INSTRUCTIONS TO FOLLOW — Reproduce, exactly and in full, the records that follow, minus any pictures.

Start of EXCERPTED DATA

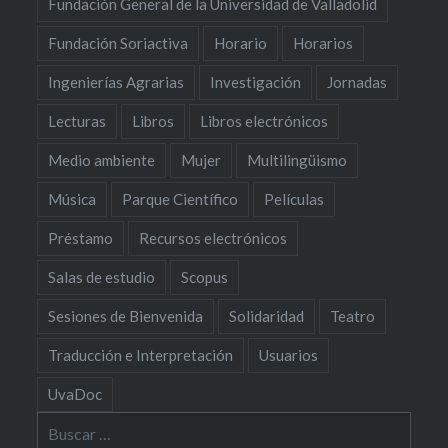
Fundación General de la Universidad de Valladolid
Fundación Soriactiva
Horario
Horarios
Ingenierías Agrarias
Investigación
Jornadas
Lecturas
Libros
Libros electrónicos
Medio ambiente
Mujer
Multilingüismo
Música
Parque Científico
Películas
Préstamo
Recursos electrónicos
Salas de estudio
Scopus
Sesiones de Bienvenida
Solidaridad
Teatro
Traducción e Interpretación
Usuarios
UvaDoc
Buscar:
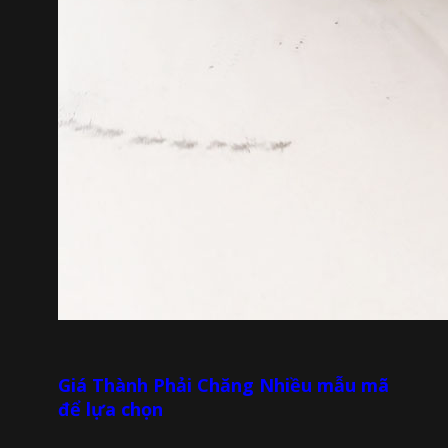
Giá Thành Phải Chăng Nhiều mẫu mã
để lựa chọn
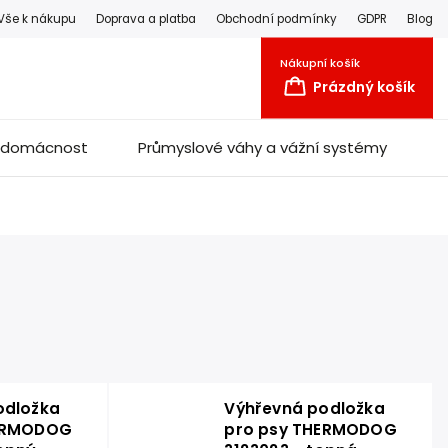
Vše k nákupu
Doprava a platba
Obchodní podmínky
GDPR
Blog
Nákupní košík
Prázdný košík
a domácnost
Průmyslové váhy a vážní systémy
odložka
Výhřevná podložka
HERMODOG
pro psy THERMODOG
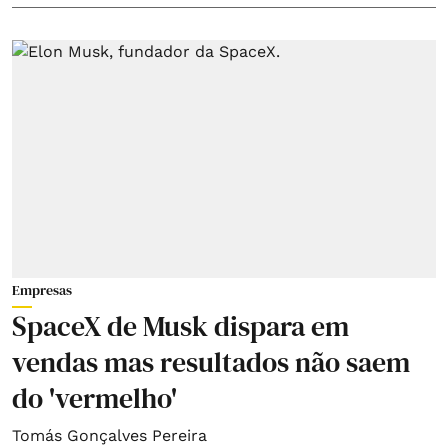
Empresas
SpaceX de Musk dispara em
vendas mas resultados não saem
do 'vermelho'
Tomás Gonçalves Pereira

End of EXCERPTED DATA

ANSWER TO THIS TASK —
Fundación General de la Universidad de Valladolid
Fundación Soriactiva
Horario
Horarios
Ingenierías Agrarias
Investigación
Jornadas
Lecturas
Libros
Libros electrónicos
Medio ambiente
Mujer
Multilingüismo
Música
Parque Científico
Películas
Préstamo
Recursos electrónicos
Salas de estudio
Scopus
Sesiones de Bienvenida
Solidaridad
Teatro
Traducción e Interpretación
Usuarios
UvaDoc
Buscar:
Giá Thành Phải Chăng Nhiều mẫu mã
để lựa chọn
Vše k nákupu
Doprava a platba
Obchodní podmínky
GDPR
Blog
Nákupní košík
Prázdný košík
a domácnost
Průmyslové váhy a vážní systémy
odložka
Výhřevná podložka
HERMODOG
pro psy THERMODOG
Empresas
SpaceX de Musk dispara em
vendas mas resultados não saem
do 'vermelho'
Tomás Gonçalves Pereira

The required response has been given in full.